Según la 9º edición del ‘Barómetro del clima de Negocios en España desde la Perspectiva del Inversor Extranjero’ realizado por el ICEX (Instituto Español para el Comercio Exterior), los datos sobre la inversión extranjera son bastante alentadores.

En concreto, España tiene una valoración media de 2,9 sobre 5, y se prevé un aumento de la facturación, inversión y empleo de las empresas extranjeras. Un 95% de las compañías encuestadas tiene previsto aumentar o mantener su plantilla durante el 2017. Mientras, el 69 % tiene previsto aumentar su facturación, y tan solo un 4% tiene previstas disminuirlas. Por otra parte, un 98% de las empresas espera mantener o aumentar sus exportaciones durante el 2017.

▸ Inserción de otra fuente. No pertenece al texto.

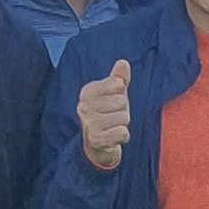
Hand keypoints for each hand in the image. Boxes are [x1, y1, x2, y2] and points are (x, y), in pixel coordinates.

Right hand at [76, 56, 132, 172]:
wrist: (97, 145)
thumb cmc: (107, 114)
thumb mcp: (115, 94)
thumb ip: (119, 78)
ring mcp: (89, 124)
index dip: (121, 93)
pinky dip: (123, 136)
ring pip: (124, 117)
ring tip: (112, 127)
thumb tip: (123, 63)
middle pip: (122, 101)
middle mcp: (83, 106)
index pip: (117, 83)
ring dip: (123, 124)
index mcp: (87, 91)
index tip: (113, 100)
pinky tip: (114, 137)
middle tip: (113, 117)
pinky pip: (123, 133)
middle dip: (124, 111)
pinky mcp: (96, 140)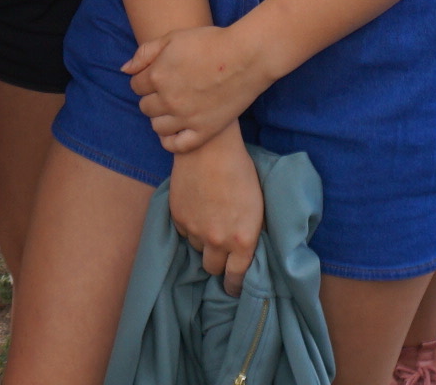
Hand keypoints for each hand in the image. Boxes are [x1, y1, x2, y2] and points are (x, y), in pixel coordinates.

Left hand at [127, 22, 275, 150]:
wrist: (246, 57)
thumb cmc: (211, 41)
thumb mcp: (174, 37)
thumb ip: (145, 53)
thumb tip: (124, 70)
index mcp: (158, 75)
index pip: (136, 85)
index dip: (144, 79)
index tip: (157, 76)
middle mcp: (167, 99)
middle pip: (145, 107)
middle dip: (152, 98)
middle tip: (168, 90)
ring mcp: (185, 118)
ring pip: (157, 127)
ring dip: (161, 117)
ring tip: (174, 108)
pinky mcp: (203, 131)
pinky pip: (177, 146)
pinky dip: (171, 141)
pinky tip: (177, 130)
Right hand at [167, 130, 265, 296]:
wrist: (210, 149)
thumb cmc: (241, 172)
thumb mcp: (258, 206)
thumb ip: (253, 233)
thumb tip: (250, 250)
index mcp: (242, 240)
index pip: (236, 278)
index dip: (234, 285)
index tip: (233, 287)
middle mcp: (217, 240)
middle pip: (213, 268)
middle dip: (218, 263)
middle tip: (221, 252)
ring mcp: (195, 230)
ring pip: (198, 249)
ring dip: (204, 242)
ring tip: (210, 221)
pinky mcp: (178, 217)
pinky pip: (185, 233)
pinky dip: (191, 227)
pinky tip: (198, 209)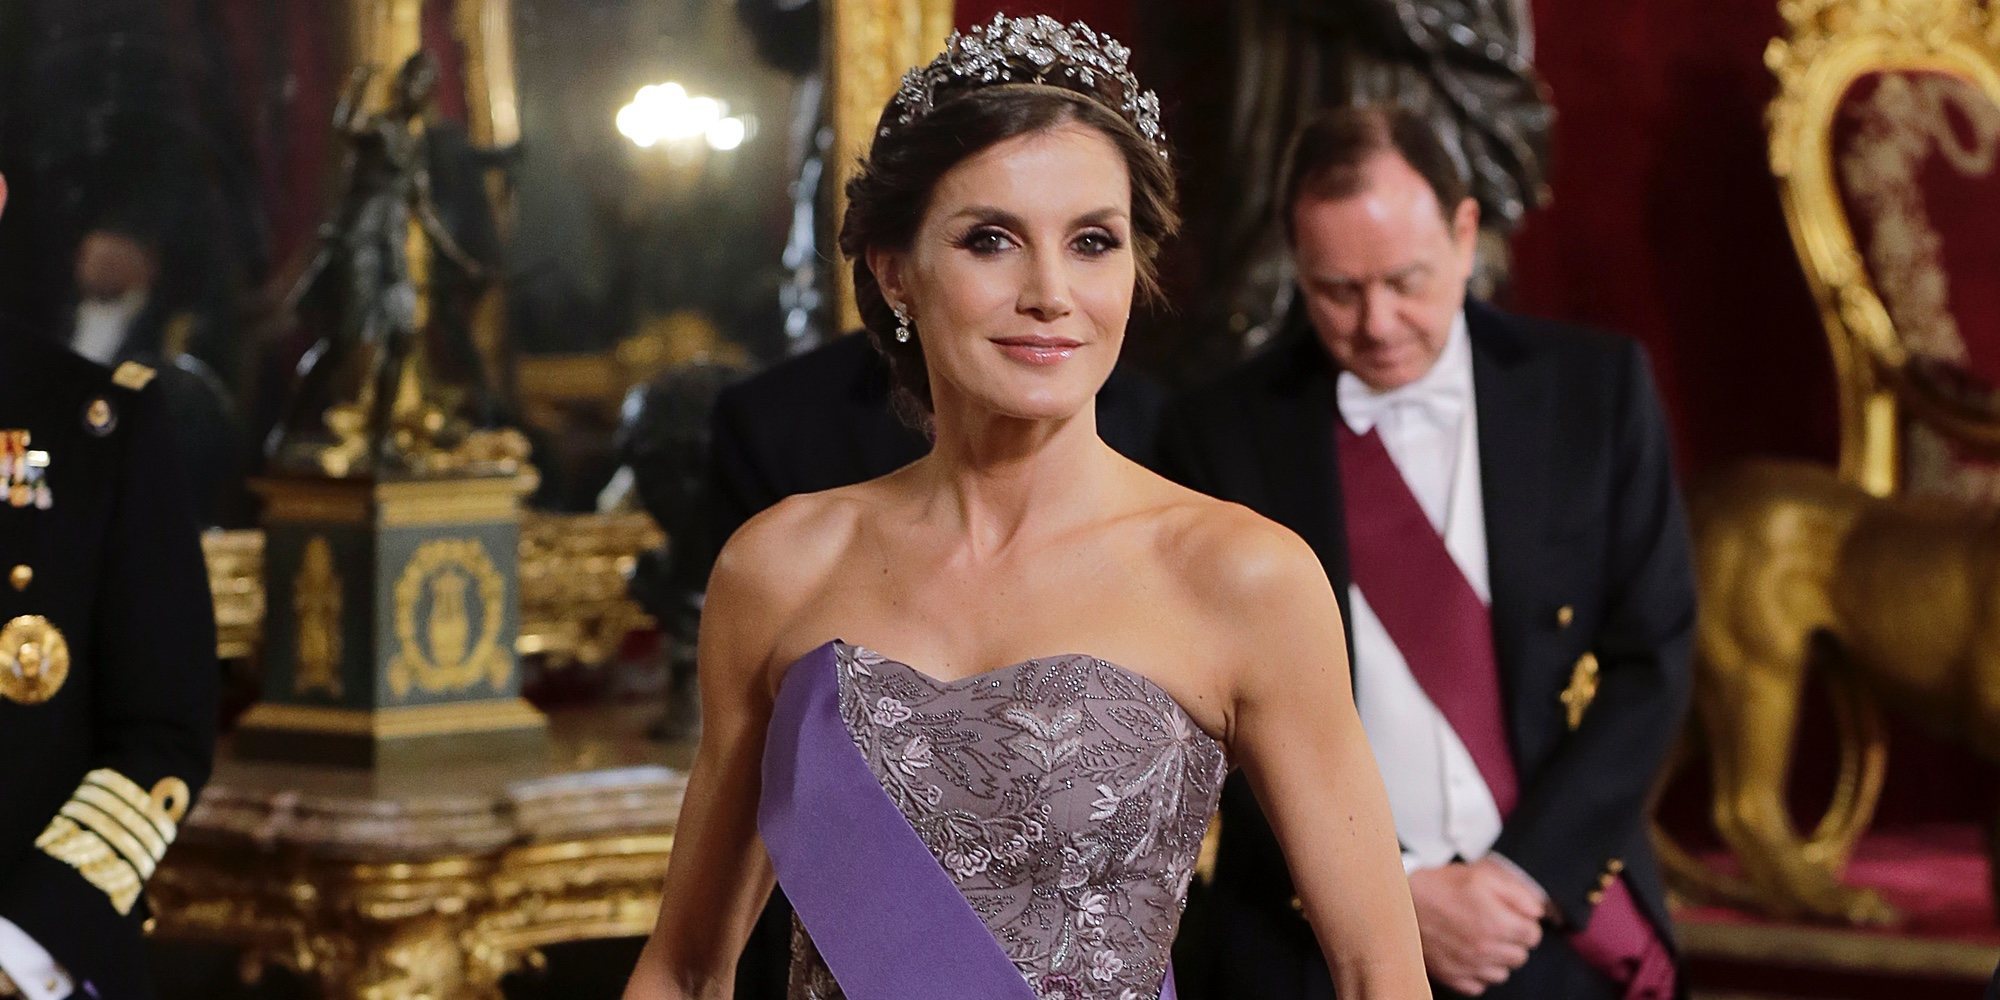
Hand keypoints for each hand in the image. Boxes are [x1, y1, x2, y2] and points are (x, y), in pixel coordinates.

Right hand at [1407, 858, 1545, 994]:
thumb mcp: (1483, 876)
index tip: (1512, 916)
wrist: (1402, 902)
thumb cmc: (1440, 887)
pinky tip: (1467, 954)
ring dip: (1496, 958)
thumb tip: (1538, 911)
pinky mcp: (1453, 977)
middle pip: (1520, 956)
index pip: (1533, 935)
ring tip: (1480, 939)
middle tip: (1494, 924)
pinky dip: (1477, 973)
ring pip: (1502, 973)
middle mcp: (1487, 950)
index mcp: (1499, 924)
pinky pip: (1479, 986)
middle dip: (1512, 940)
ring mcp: (1470, 967)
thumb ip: (1518, 893)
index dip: (1524, 922)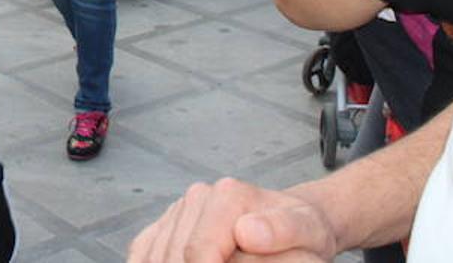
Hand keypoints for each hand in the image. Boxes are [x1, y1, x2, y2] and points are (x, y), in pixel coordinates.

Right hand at [127, 178, 338, 261]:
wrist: (292, 222)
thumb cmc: (301, 231)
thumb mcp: (308, 231)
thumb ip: (283, 230)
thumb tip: (247, 232)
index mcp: (228, 196)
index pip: (197, 253)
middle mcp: (198, 197)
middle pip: (173, 257)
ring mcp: (179, 209)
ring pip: (154, 256)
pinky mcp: (167, 223)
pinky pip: (143, 251)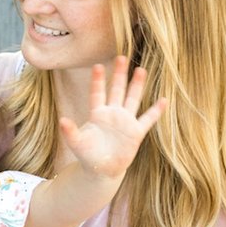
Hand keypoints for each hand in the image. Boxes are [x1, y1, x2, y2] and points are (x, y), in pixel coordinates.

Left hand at [57, 56, 163, 181]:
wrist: (102, 169)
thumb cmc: (88, 155)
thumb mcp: (77, 143)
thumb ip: (70, 132)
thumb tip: (61, 120)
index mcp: (98, 114)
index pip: (97, 94)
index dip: (98, 81)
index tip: (97, 66)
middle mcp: (113, 114)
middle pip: (117, 90)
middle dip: (119, 75)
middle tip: (122, 57)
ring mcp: (126, 121)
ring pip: (132, 99)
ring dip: (137, 85)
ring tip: (141, 70)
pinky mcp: (136, 132)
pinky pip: (148, 119)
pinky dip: (156, 111)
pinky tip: (163, 100)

En cuanto al capital foráneo, España se sitúa en la 12ª posición entre los países que más flujos de inversiones extranjeras reciben en términos de stock según datos de la UNCTAD (Conferencia de las Naciones Unidas sobre el Comercio y Desarrollo). Esto ha sido decisivo para desarrollar determinados sectores de alto valor económico como la automoción (España es hoy el segundo fabricante de vehículos de la UE), biotecnología y agroalimentación.

Las empresas extranjeras suponen casi el 40% del total de las exportaciones desde España al resto del mundo, y generan empleo de manera muy relevante (casi el 14% de la población laboral). Pero estas compañías no solo aportan dinero y empleo, sino que también impulsan la mejora de la competitividad.

Para los inversores extranjeros las áreas más valoradas de nuestro país son las de infraestructuras, tamaño de mercado, calidad de vida, el capital Humano y la estabilidad que implica nuestra pertenencia en el euro.

Y han insistido en la necesidad de que se liberalicen las regulaciones que podrían impedir la competencia. Según las 700 empresas encuestadas, las medidas que más contribuirían a aumentar la inversión en España son: La mejora del marco fiscal y la reducción de cargas administrativas aunque, para las empresas del Reino Unido es más importante que para la mediaflexibilizar el mercado laboral.

Según los datos de la OCDE, España tiene una puntuación más baja que la media de la muestra en 14 de los 22 sectores que se analizan en el STRI (Services Trade Restrictveness Index).